10. A major cyberattack

Cyber attacks happen literally thousands of times every single day, but if an army of foreign hackers managed to hijack one of America’s three power grids and keep it down for a week or more, there’s a good chance we’d see a major market plunge.

(Though, honestly hackers, the world would be a far better place if war criminal Mark Zuckerberg’s Facebook went down forever. Just saying.)


In conclusion

There’s good news, dear reader: The stock market isn’t everything.

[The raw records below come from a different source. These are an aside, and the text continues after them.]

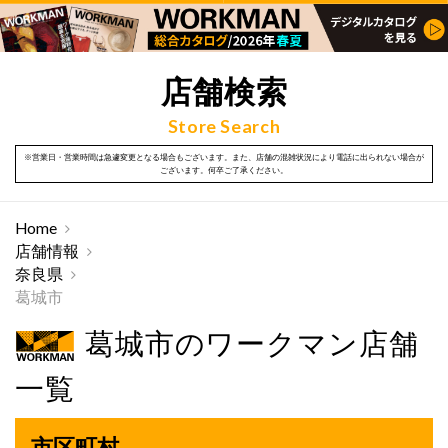
店舗検索
Store Search
※営業日・営業時間は急遽変更となる場合もございます。また、店舗の混雑状況により電話に出られない場合が
ございます。何卒ご了承ください。
Home
店舗情報
奈良県
葛城市
葛城市のワークマン店舗
一覧
市区町村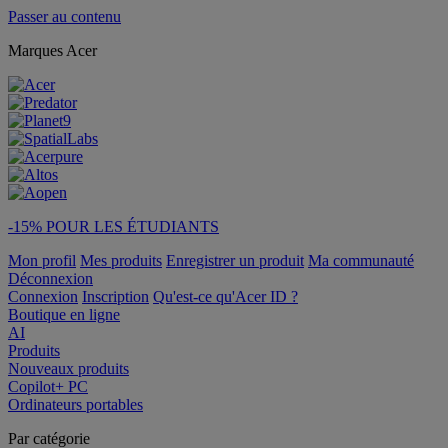
Passer au contenu
Marques Acer
-15% POUR LES ÉTUDIANTS
Mon profil
Mes produits
Enregistrer un produit
Ma communauté
Déconnexion
Connexion
Inscription
Qu'est-ce qu'Acer ID ?
Boutique en ligne
AI
Produits
Nouveaux produits
Copilot+ PC
Ordinateurs portables
Par catégorie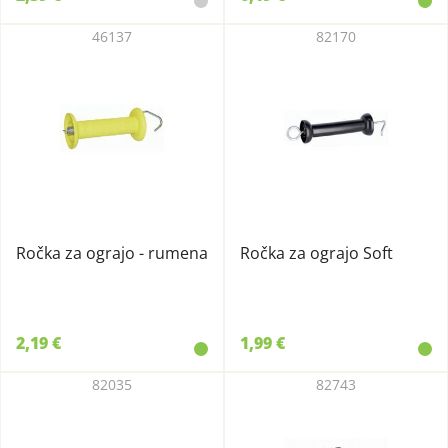
46137
82170
Ročka za ograjo - rumena
Ročka za ograjo Soft
2,19 €
1,99 €
82035
82743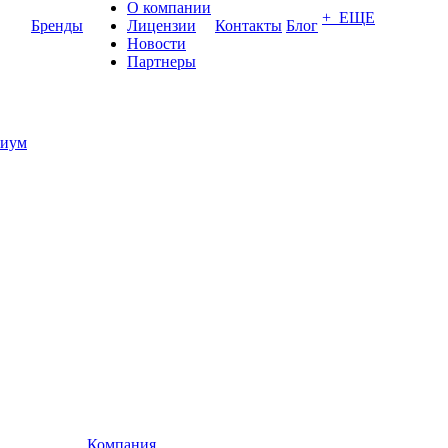
О компании
+ ЕЩЕ
Бренды
Лицензии
Контакты
Блог
Новости
Партнеры
иум
Компания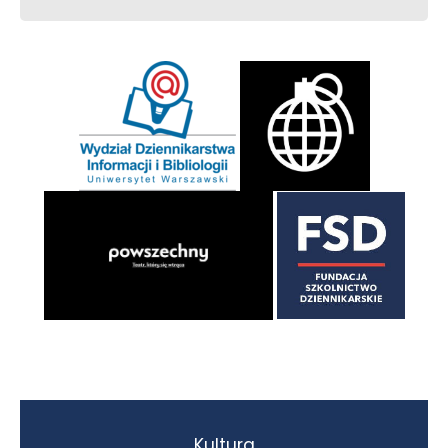
Kultura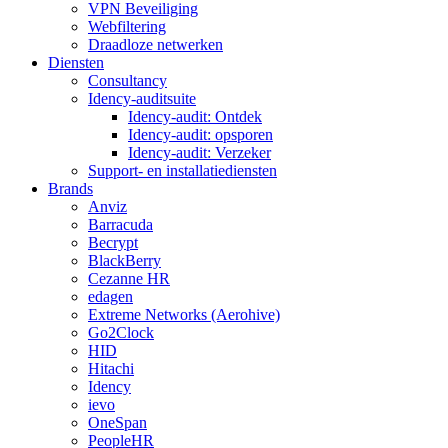
VPN Beveiliging
Webfiltering
Draadloze netwerken
Diensten
Consultancy
Idency-auditsuite
Idency-audit: Ontdek
Idency-audit: opsporen
Idency-audit: Verzeker
Support- en installatiediensten
Brands
Anviz
Barracuda
Becrypt
BlackBerry
Cezanne HR
edagen
Extreme Networks (Aerohive)
Go2Clock
HID
Hitachi
Idency
ievo
OneSpan
PeopleHR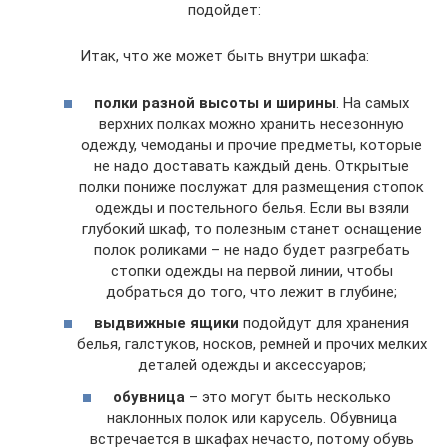
подойдет:
Итак, что же может быть внутри шкафа:
полки разной высоты и ширины
. На самых
верхних полках можно хранить несезонную
одежду, чемоданы и прочие предметы, которые
не надо доставать каждый день. Открытые
полки пониже послужат для размещения стопок
одежды и постельного белья. Если вы взяли
глубокий шкаф, то полезным станет оснащение
полок роликами – не надо будет разгребать
стопки одежды на первой линии, чтобы
добраться до того, что лежит в глубине;
выдвижные ящики
подойдут для хранения
белья, галстуков, носков, ремней и прочих мелких
деталей одежды и аксессуаров;
обувница
– это могут быть несколько
наклонных полок или карусель. Обувница
встречается в шкафах нечасто, потому обувь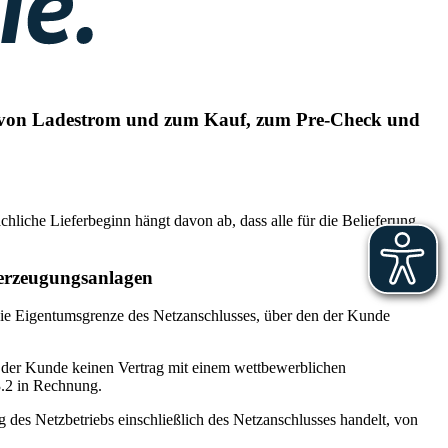
 von Ladestrom und zum Kauf, zum Pre-Check und
hliche Lieferbeginn hängt davon ab, dass alle für die Belieferung
nerzeugungsanlagen
 die Eigentumsgrenze des Netzanschlusses, über den der Kunde
it der Kunde keinen Vertrag mit einem wettbewerblichen
3.2 in Rechnung.
g des Netzbetriebs einschließlich des Netzanschlusses handelt, von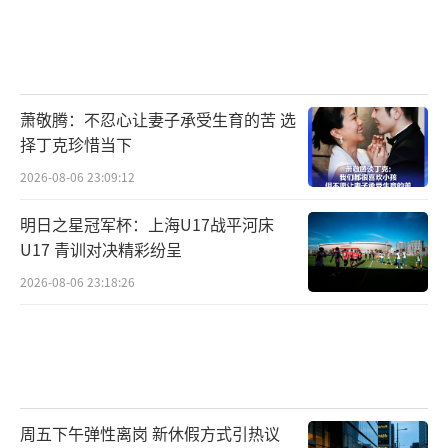
萧敬腾：不忍心让妻子承受生育的苦 选
择丁克珍惜当下
2026-08-06 23:09:12
明日之星冠军杯：上海U17战平河床
U17 青训对决精彩纷呈
2026-08-06 23:18:26
周五下午弹性离岗 新休假方式引热议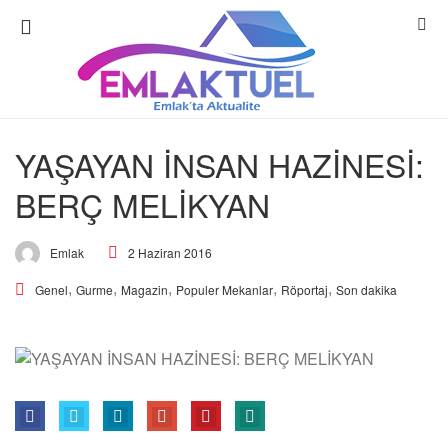
YAŞAYAN İNSAN HAZİNESİ:
BERÇ MELİKYAN
2 Haziran 2016
Emlak
,
,
,
,
,
Genel
Gurme
Magazin
Populer Mekanlar
Röportaj
Son dakika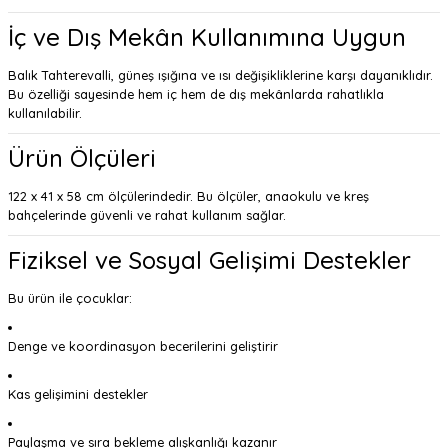
İç ve Dış Mekân Kullanımına Uygun
Balık Tahterevalli, güneş ışığına ve ısı değişikliklerine karşı dayanıklıdır.
Bu özelliği sayesinde hem iç hem de dış mekânlarda rahatlıkla
kullanılabilir.
Ürün Ölçüleri
122 x 41 x 58 cm ölçülerindedir. Bu ölçüler, anaokulu ve kreş
bahçelerinde güvenli ve rahat kullanım sağlar.
Fiziksel ve Sosyal Gelişimi Destekler
Bu ürün ile çocuklar:
Denge ve koordinasyon becerilerini geliştirir
Kas gelişimini destekler
Paylaşma ve sıra bekleme alışkanlığı kazanır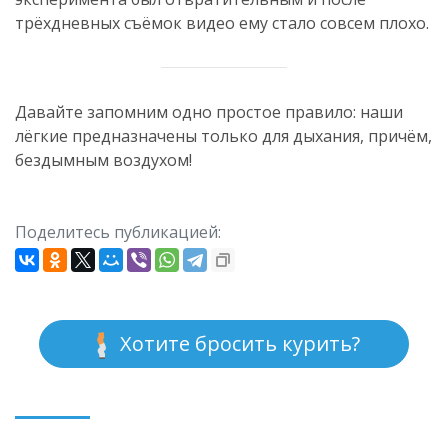
трёхдневных съёмок видео ему стало совсем плохо.
Давайте запомним одно простое правило: наши
лёгкие предназначены только для дыхания, причём,
бездымным воздухом!
Поделитесь публикацией:
Хотите бросить курить?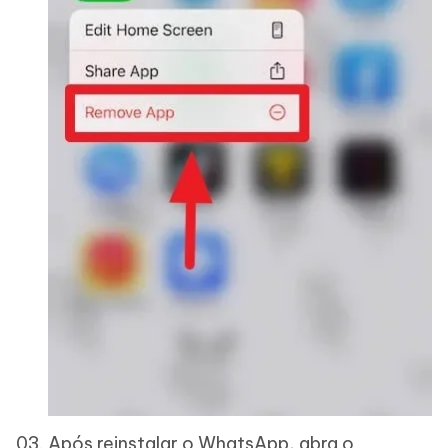
Após reinstalar o WhatsApp, abra o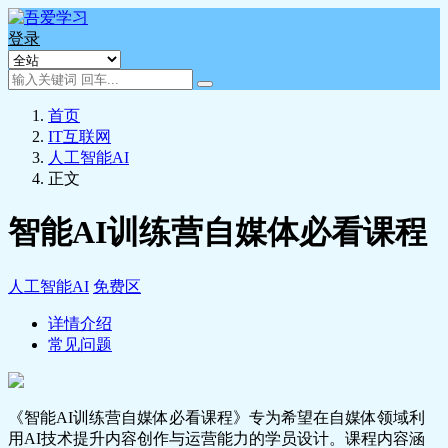
登录
首页
IT互联网
人工智能AI
正文
智能AI训练营自媒体必看课程
人工智能AI
免费区
详情介绍
常见问题
《智能AI训练营自媒体必看课程》专为希望在自媒体领域利
用AI技术提升内容创作与运营能力的学员设计。课程内容涵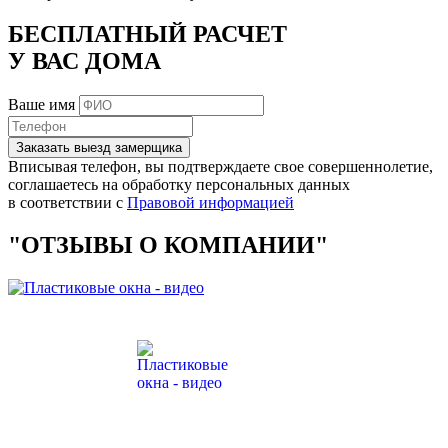
БЕСПЛАТНЫЙ РАСЧЕТ
У ВАС ДОМА
Ваше имя
Заказать выезд замерщика
Вписывая телефон, вы подтверждаете свое совершеннолетие,
соглашаетесь на обработку персональных данных
в соответствии с
Правовой информацией
"ОТЗЫВЫ О КОМПАНИИ"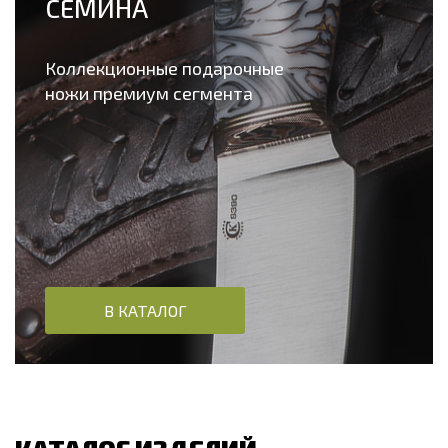
СЕМИНА
Коллекционные подарочные
ножи премиум сегмента
В КАТАЛОГ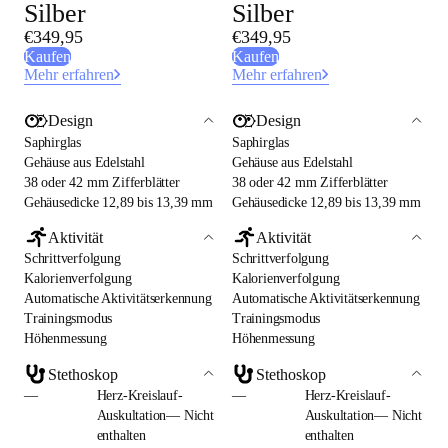
Silber
Silber
€349,95
€349,95
Kaufen
Kaufen
Mehr erfahren
Mehr erfahren
Design
Design
Saphirglas
Saphirglas
Gehäuse aus Edelstahl
Gehäuse aus Edelstahl
38 oder 42 mm Zifferblätter
38 oder 42 mm Zifferblätter
Gehäusedicke 12,89 bis 13,39 mm
Gehäusedicke 12,89 bis 13,39 mm
Aktivität
Aktivität
Schrittverfolgung
Schrittverfolgung
Kalorienverfolgung
Kalorienverfolgung
Automatische Aktivitätserkennung
Automatische Aktivitätserkennung
Trainingsmodus
Trainingsmodus
Höhenmessung
Höhenmessung
Stethoskop
Stethoskop
—
Herz-Kreislauf-
—
Herz-Kreislauf-
Auskultation— Nicht
Auskultation— Nicht
enthalten
enthalten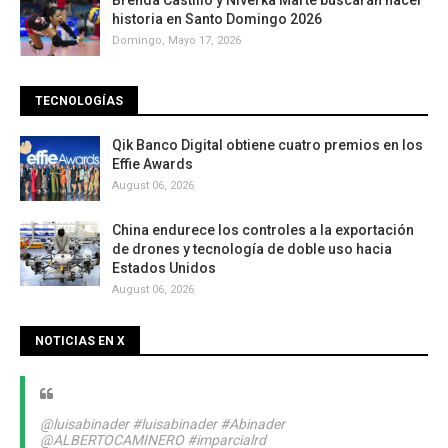
Brenda Castillo y Niverka Marte buscarán hacer
historia en Santo Domingo 2026
Domingo, Mayo 17, 2026
TECNOLOGÍAS
Qik Banco Digital obtiene cuatro premios en los
Effie Awards
August 06, 2026
China endurece los controles a la exportación
de drones y tecnología de doble uso hacia
Estados Unidos
August 06, 2026
NOTICIAS EN X
@luisabinader
#luisabinader
#Abinader
@ALBERTOCAMINERO
#imparcialrd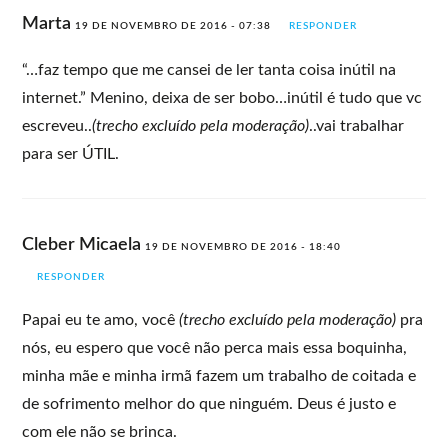
Marta
19 DE NOVEMBRO DE 2016 - 07:38
RESPONDER
“…faz tempo que me cansei de ler tanta coisa inútil na
internet.” Menino, deixa de ser bobo…inútil é tudo que vc
escreveu..
(trecho excluído pela moderação)
..vai trabalhar
para ser ÚTIL.
Cleber Micaela
19 DE NOVEMBRO DE 2016 - 18:40
RESPONDER
Papai eu te amo, você
(trecho excluído pela moderação)
pra
nós, eu espero que você não perca mais essa boquinha,
minha mãe e minha irmã fazem um trabalho de coitada e
de sofrimento melhor do que ninguém. Deus é justo e
com ele não se brinca.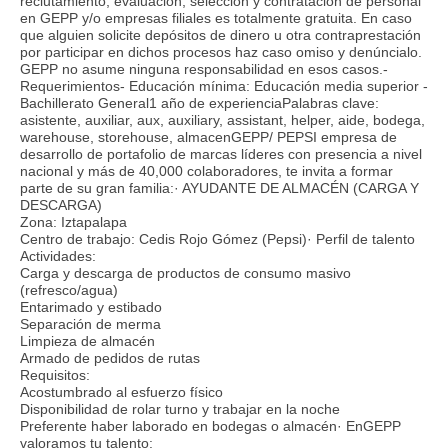
reclutamiento, evaluación, selección y contratación de personal
en GEPP y/o empresas filiales es totalmente gratuita. En caso
que alguien solicite depósitos de dinero u otra contraprestación
por participar en dichos procesos haz caso omiso y denúncialo.
GEPP no asume ninguna responsabilidad en esos casos.-
Requerimientos- Educación mínima: Educación media superior -
Bachillerato General1 año de experienciaPalabras clave:
asistente, auxiliar, aux, auxiliary, assistant, helper, aide, bodega,
warehouse, storehouse, almacenGEPP/ PEPSI empresa de
desarrollo de portafolio de marcas líderes con presencia a nivel
nacional y más de 40,000 colaboradores, te invita a formar
parte de su gran familia:· AYUDANTE DE ALMACÉN (CARGA Y
DESCARGA)
Zona: Iztapalapa
Centro de trabajo: Cedis Rojo Gómez (Pepsi)· Perfil de talento
Actividades:
Carga y descarga de productos de consumo masivo
(refresco/agua)
Entarimado y estibado
Separación de merma
Limpieza de almacén
Armado de pedidos de rutas
Requisitos:
Acostumbrado al esfuerzo físico
Disponibilidad de rolar turno y trabajar en la noche
Preferente haber laborado en bodegas o almacén· EnGEPP
valoramos tu talento: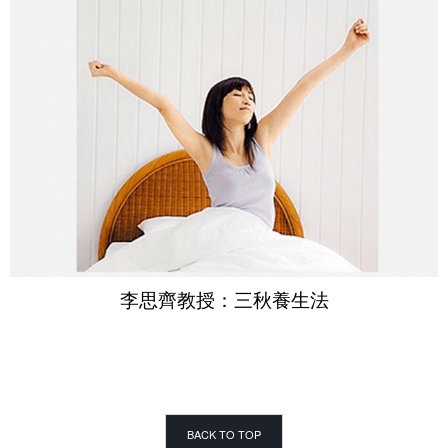
李思齊教授：三秋養生法
BACK TO TOP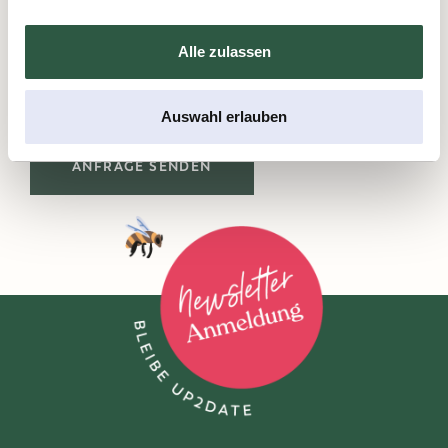
Ich erkläre mich einverstanden, dass meine Daten
Alle zulassen
zum Zweck der Bearbeitung meiner Anfrage
verarbeitet werden. Unsere Datenschutzerklärung
finden Sie
hier
.
Auswahl erlauben
ANFRAGE SENDEN
Zur Newsletter-Anmeldung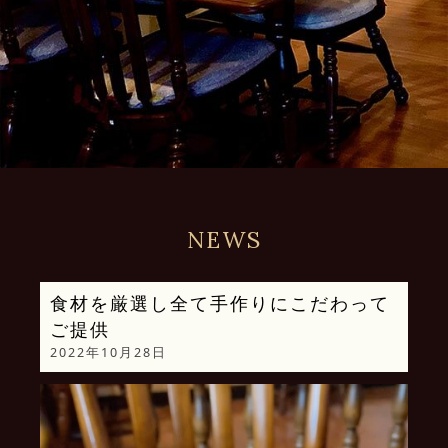
NEWS
食材を厳選し全て手作りにこだわって
ご提供
2022年10月28日
動
画
プ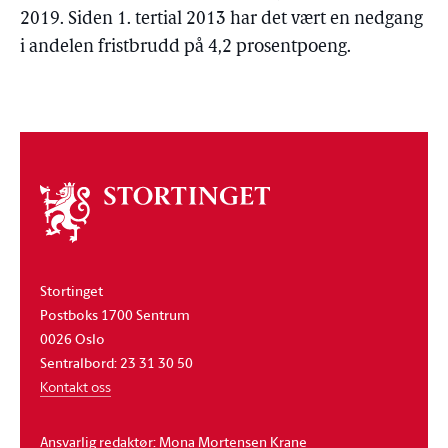
2019. Siden 1. tertial 2013 har det vært en nedgang
i andelen fristbrudd på 4,2 prosentpoeng.
Om
stortinget
Stortinget
Postboks 1700 Sentrum
0026 Oslo
Sentralbord: 23 31 30 50
Kontakt oss
Ansvarlig redaktør: Mona Mortensen Krane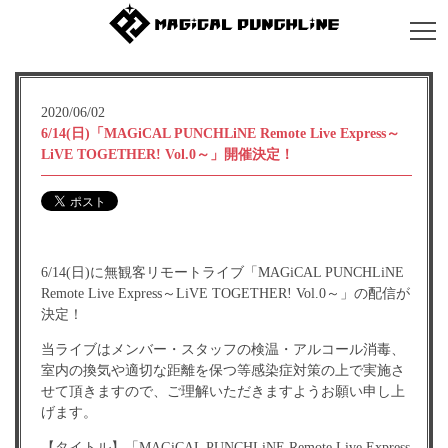
2020/06/02
6/14(日)「MAGiCAL PUNCHLiNE Remote Live Express～
LiVE TOGETHER! Vol.0～」開催決定！
6/14(日)に無観客リモートライブ「MAGiCAL PUNCHLiNE
Remote Live Express～LiVE TOGETHER! Vol.0～」の配信が
決定！
当ライブはメンバー・スタッフの検温・アルコール消毒、
室内の換気や適切な距離を保つ等感染症対策の上で実施さ
せて頂きますので、ご理解いただきますようお願い申し上
げます。
【タイトル】「MAGiCAL PUNCHLiNE Remote Live Express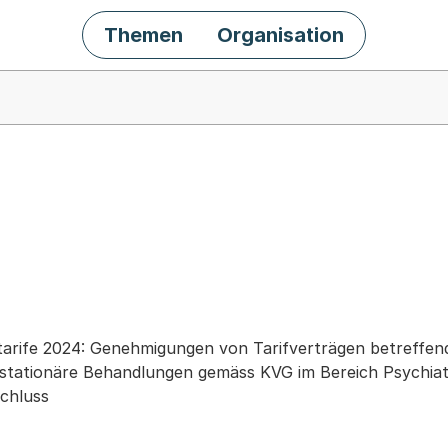
Themen
Organisation
chäft
ltarife 2024: Genehmigungen von Tarifverträgen betreff
stationäre Behandlungen gemäss KVG im Bereich Psychiatri
chluss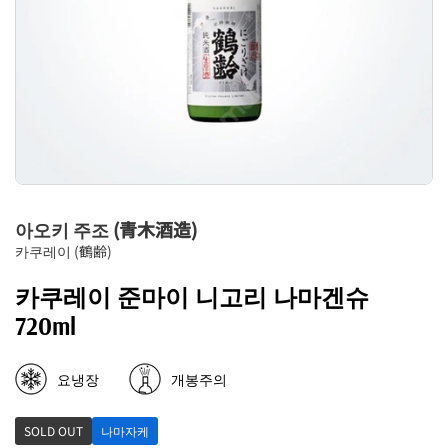
아오키 주조 (青木酒造)
카쿠레이 (鶴齢)
카쿠레이 준마이 니고리 나마겐슈
720ml
요냉장
개봉주의
SOLD OUT
나마자케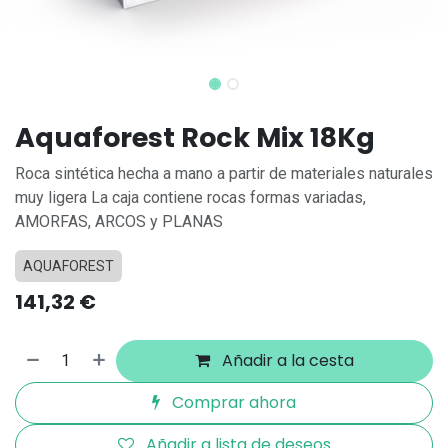
Aquaforest Rock Mix 18Kg
Roca sintética hecha a mano a partir de materiales naturales
muy ligera La caja contiene rocas formas variadas,
AMORFAS, ARCOS y PLANAS
AQUAFOREST
141,32
€
Añadir a la cesta
Comprar ahora
Añadir a lista de deseos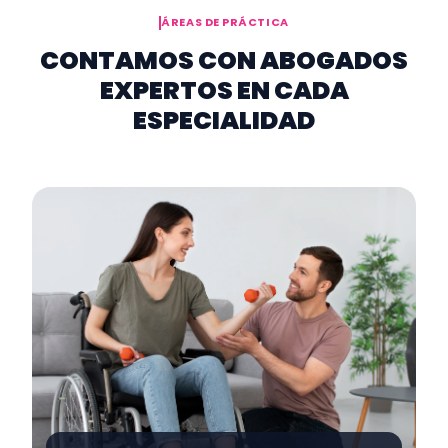
ÁREAS DE PRÁCTICA
CONTAMOS CON ABOGADOS
EXPERTOS EN CADA
ESPECIALIDAD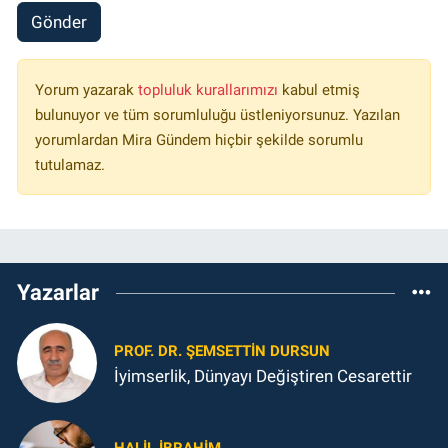
Gönder
Yorum yazarak
topluluk kurallarımızı
kabul etmiş
bulunuyor ve tüm sorumluluğu üstleniyorsunuz. Yazılan
yorumlardan Mira Gündem hiçbir şekilde sorumlu
tutulamaz.
Yazarlar
PROF. DR. ŞEMSETTIN DURSUN
İyimserlik, Dünyayı Değiştiren Cesarettir
HALIL İBRAHIM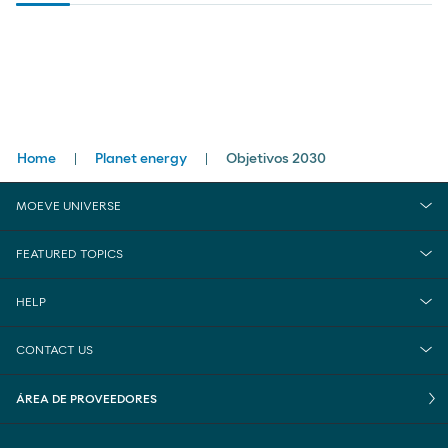
Breadcrumbs
Home
Planet energy
Objetivos 2030
MOEVE UNIVERSE
FEATURED TOPICS
HELP
CONTACT US
ÁREA DE PROVEEDORES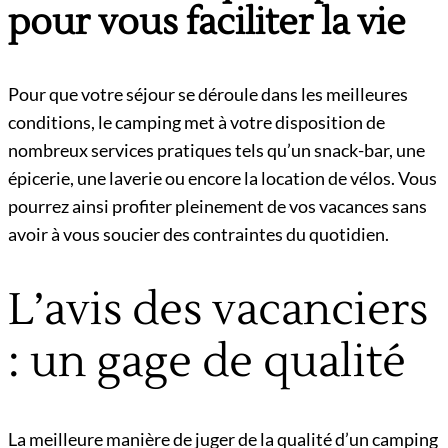
pour vous faciliter la vie
Pour que votre séjour se déroule dans les meilleures
conditions, le camping met à votre disposition de
nombreux services pratiques tels qu’un snack-bar, une
épicerie, une laverie ou encore la location de vélos. Vous
pourrez ainsi profiter pleinement de vos vacances sans
avoir à vous soucier des contraintes du quotidien.
L’avis des vacanciers
: un gage de qualité
La meilleure manière de juger de la qualité d’un camping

In fact, I sometimes wish we could get rid of grow-forever corporations and move forward solely with local/regional companies and partnerships and co-ops and for-benefits.

Sure, multinational corporatism has proven wildly profitable for the hyper-elites (and brutally punishing on the working class and the environment), but there comes a point when you realize that capitalism has reached an inflection point and doesn’t deliver the widest-spread wellbeing it promised.

At some point, stability for the masses must take precedence over one more digital zero on the net worths of the spoiled few. The idea that an economy can grow forever inside a finite ecological system is not only dangerous and stupid but scientifically impossible.

An added bonus? A tanking stock market gets rid of price inflation.

In reality, the stock market won’t even really be “crashing” — it’ll just be resetting to temporary sanity… before blasting off to the moon again, leaving tens of millions of hard-working Americans burned and suffering in its wake.

The modern global economy simply isn’t designed to promote human flourishing. It exists to extract wealth from people and the planet, enslave the working class, and steal our time.

This year, our work as common serfs is to build the world in which we want to live — a world free of unsustainable, anti-democratic, monopolistic, tax-evading multinational corporations.

In other words, a world where stock market crashes simply don’t matter to us, and don’t affect us, because we no longer need them.